*Given information*.
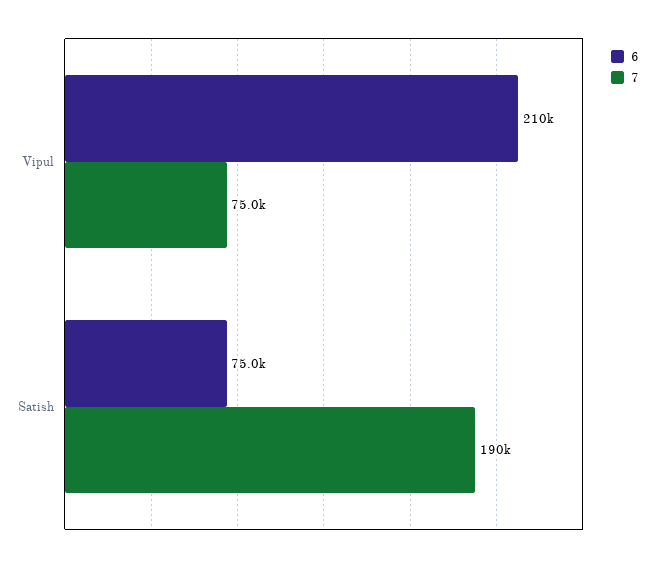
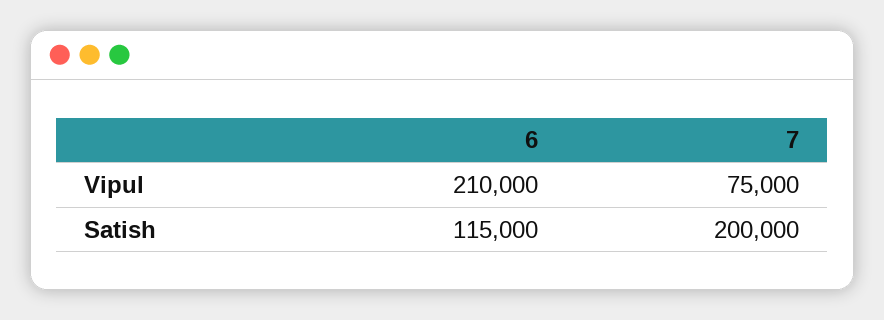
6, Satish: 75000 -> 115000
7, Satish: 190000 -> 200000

* * *

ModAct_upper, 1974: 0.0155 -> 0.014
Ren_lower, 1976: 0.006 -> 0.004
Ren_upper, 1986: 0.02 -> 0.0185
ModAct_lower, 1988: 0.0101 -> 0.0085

*What the task asks*. Write out each line above containing "Satish".

*Task solution*.
6, Satish: 75000 -> 115000
7, Satish: 190000 -> 200000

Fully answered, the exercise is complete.